> EXERCISE REQUIREMENTS: Here the job is to transcribe the data verbatim while leaving each picture out.

##### MATERIAL FOR THIS TASK

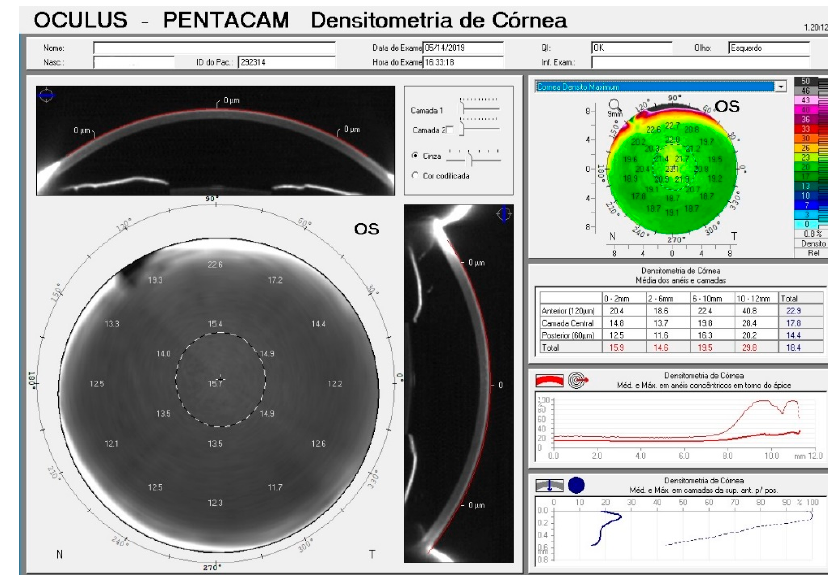
Figure 1. Pentacam Densitometry map for the left eye of a patient included in the study.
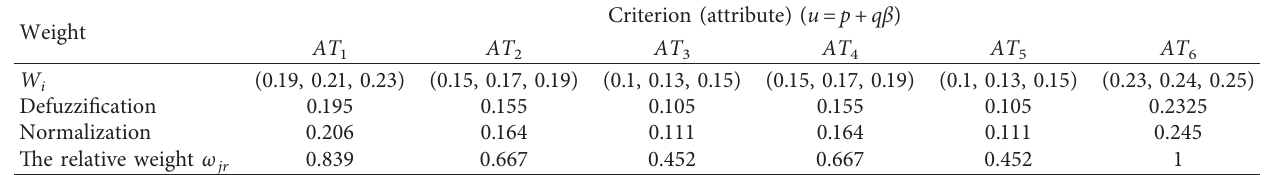
Table 4: Weight, defuzzification, normalization, and the relative weight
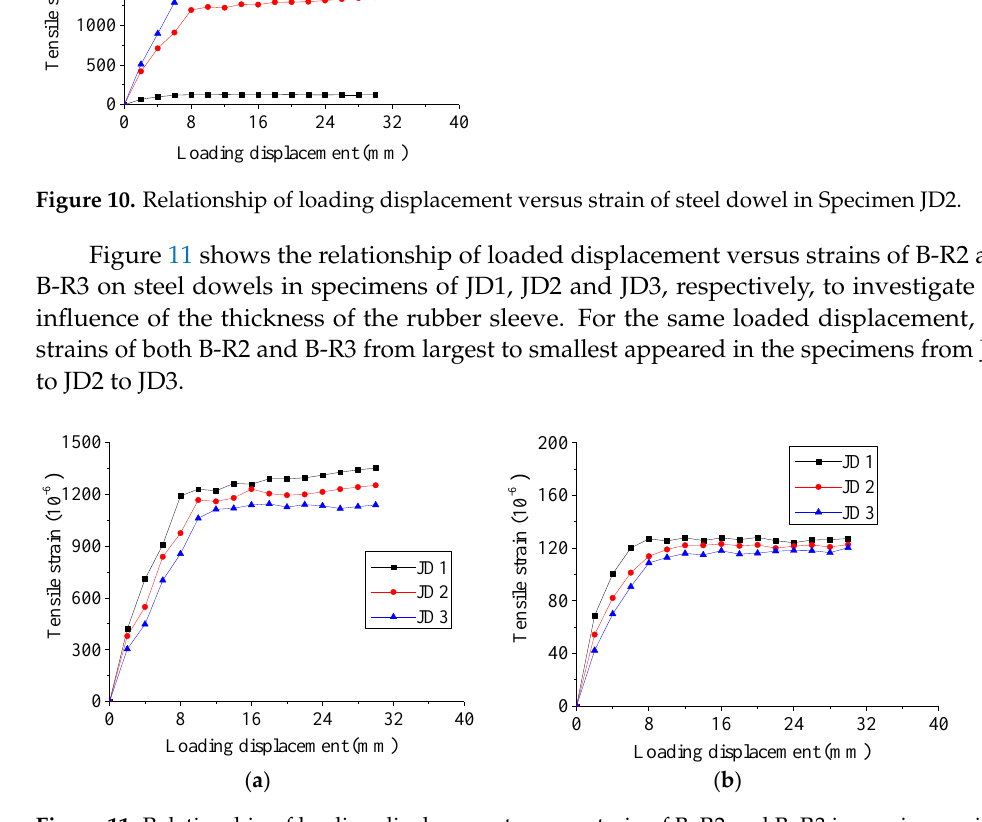
Figure 11. Relationship of loading displacement versus strain of B–R2 and B–R3 in specimen with a variation of thickness of rubber sleeve; ( a ) B–R2; ( b ) B-R3.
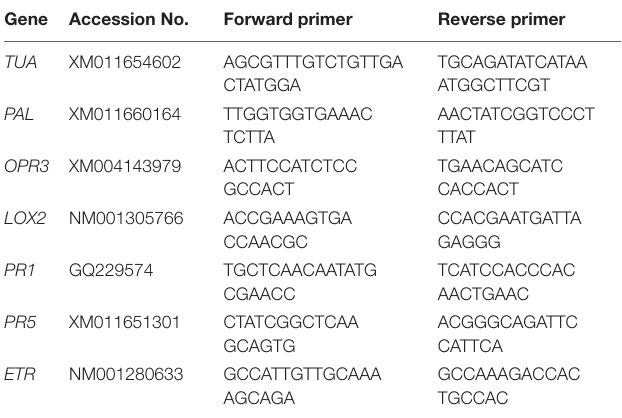
TABLE 1 | The specific primers for qRT-PCR. Gene Accession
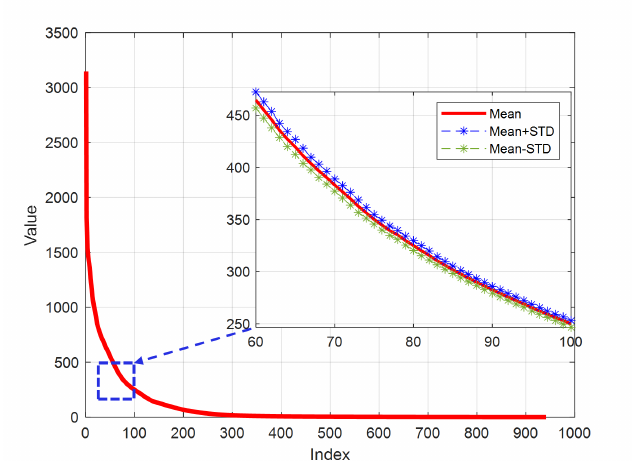
Figure 4. The mean ± standard deviation of singular values of A .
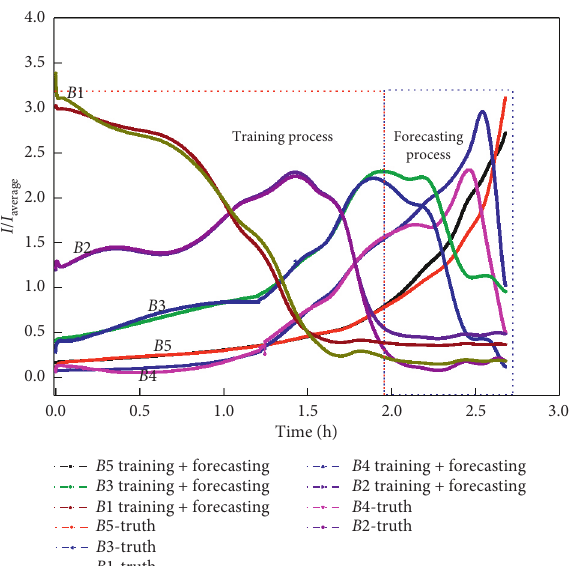
Figure 3: Actual and forecasting current scenario of parallel branch.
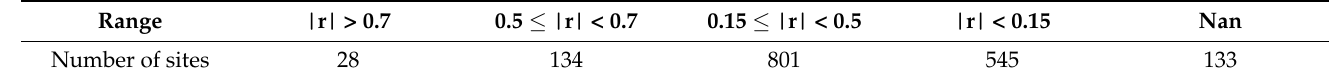
Table 3. Distribution of correlation coefficient (CC) values among 1641 sites.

##########

> RESPONSE BELOW:
Figure 1. Pentacam Densitometry map for the left eye of a patient included in the study.
Table 4: Weight, defuzzification, normalization, and the relative weight
Figure 11. Relationship of loading displacement versus strain of B–R2 and B–R3 in specimen with a variation of thickness of rubber sleeve; ( a ) B–R2; ( b ) B-R3.
TABLE 1 | The specific primers for qRT-PCR. Gene Accession
Figure 4. The mean ± standard deviation of singular values of A .
Figure 3: Actual and forecasting current scenario of parallel branch.
Table 3. Distribution of correlation coefficient (CC) values among 1641 sites.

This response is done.